Point correspondence tracking records:
::::::::::

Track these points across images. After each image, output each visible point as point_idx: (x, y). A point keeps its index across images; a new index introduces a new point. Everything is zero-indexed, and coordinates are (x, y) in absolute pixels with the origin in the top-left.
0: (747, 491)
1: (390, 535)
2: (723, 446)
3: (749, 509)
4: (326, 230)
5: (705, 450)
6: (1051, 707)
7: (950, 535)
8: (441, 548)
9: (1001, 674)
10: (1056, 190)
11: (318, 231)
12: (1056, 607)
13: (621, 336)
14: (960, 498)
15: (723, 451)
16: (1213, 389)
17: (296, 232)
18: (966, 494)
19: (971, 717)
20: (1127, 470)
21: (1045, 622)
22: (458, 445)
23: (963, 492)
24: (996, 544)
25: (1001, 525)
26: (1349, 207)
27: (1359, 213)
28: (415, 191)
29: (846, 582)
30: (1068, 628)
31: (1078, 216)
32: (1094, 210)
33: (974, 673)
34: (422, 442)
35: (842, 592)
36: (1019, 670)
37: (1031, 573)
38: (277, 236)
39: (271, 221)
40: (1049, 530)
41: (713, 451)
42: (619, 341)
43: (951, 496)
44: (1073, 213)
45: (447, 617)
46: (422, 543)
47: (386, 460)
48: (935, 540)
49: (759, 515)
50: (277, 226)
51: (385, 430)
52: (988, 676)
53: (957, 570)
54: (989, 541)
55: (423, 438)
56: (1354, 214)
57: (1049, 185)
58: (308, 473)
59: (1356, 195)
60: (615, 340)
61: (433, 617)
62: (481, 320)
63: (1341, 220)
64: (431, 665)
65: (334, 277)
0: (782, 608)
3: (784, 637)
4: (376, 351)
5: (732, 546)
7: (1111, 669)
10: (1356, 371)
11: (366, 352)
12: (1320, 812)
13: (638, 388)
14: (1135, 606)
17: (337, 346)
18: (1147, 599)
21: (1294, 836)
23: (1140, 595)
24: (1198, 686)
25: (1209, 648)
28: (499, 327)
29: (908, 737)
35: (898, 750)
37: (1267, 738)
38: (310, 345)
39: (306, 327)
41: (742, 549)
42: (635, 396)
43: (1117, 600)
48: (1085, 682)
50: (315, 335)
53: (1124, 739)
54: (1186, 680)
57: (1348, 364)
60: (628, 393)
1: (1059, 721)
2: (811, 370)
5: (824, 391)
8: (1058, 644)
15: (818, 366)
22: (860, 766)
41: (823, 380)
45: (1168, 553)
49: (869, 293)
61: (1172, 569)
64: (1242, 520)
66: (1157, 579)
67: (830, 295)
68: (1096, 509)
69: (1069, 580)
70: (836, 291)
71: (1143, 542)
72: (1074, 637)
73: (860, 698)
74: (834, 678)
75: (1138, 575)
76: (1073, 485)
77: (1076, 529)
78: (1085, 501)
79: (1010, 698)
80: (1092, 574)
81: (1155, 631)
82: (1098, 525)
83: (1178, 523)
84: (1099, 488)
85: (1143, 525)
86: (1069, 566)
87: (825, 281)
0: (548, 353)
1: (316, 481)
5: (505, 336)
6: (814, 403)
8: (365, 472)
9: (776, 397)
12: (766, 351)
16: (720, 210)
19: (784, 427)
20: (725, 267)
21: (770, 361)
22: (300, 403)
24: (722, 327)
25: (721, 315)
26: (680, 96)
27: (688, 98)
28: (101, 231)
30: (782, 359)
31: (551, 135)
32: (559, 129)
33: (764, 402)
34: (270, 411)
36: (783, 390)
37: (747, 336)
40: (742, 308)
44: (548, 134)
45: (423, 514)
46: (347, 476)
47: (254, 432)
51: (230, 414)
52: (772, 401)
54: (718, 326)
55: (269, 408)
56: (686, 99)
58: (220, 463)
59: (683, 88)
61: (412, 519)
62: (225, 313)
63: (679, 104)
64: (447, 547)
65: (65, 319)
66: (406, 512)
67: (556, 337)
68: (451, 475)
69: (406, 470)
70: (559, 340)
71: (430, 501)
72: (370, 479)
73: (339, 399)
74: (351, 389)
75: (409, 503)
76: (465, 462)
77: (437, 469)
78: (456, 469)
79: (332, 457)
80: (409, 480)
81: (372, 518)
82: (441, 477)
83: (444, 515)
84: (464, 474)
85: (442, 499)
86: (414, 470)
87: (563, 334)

::::::::::

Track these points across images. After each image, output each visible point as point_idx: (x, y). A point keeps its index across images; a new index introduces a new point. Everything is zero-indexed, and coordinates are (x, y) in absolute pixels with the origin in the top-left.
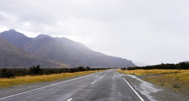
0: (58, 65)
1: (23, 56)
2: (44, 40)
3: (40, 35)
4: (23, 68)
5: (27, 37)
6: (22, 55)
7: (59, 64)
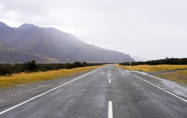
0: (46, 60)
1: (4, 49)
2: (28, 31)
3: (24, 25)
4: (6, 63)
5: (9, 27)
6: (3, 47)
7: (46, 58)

::::::::::

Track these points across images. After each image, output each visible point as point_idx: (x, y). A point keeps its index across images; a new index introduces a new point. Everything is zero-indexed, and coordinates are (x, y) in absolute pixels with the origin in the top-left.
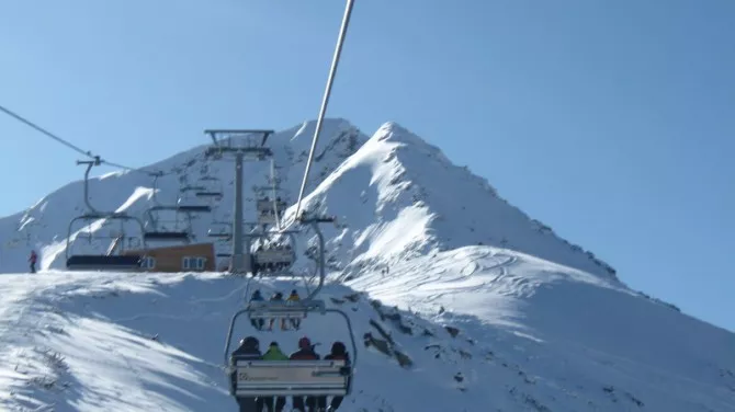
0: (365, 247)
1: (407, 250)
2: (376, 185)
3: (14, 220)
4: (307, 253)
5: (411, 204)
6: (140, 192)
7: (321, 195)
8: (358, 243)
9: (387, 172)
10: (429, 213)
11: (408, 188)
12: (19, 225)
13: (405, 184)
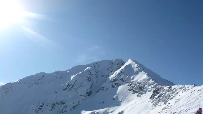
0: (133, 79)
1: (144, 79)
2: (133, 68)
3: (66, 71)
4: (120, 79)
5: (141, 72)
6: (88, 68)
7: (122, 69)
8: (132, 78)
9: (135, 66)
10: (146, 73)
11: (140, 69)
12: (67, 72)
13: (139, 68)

::::::::::

**REQUIRED WORK**
Can you express the lines from the one with "66: (1157, 579)" to the one with "21: (770, 361)", inclusive, as a JSON list of strings with one string per line and blank lines left out?

**OUTPUT BELOW**
[
  "66: (1157, 579)",
  "67: (830, 295)",
  "68: (1096, 509)",
  "69: (1069, 580)",
  "70: (836, 291)",
  "71: (1143, 542)",
  "72: (1074, 637)",
  "73: (860, 698)",
  "74: (834, 678)",
  "75: (1138, 575)",
  "76: (1073, 485)",
  "77: (1076, 529)",
  "78: (1085, 501)",
  "79: (1010, 698)",
  "80: (1092, 574)",
  "81: (1155, 631)",
  "82: (1098, 525)",
  "83: (1178, 523)",
  "84: (1099, 488)",
  "85: (1143, 525)",
  "86: (1069, 566)",
  "87: (825, 281)",
  "0: (548, 353)",
  "1: (316, 481)",
  "5: (505, 336)",
  "6: (814, 403)",
  "8: (365, 472)",
  "9: (776, 397)",
  "12: (766, 351)",
  "16: (720, 210)",
  "19: (784, 427)",
  "20: (725, 267)",
  "21: (770, 361)"
]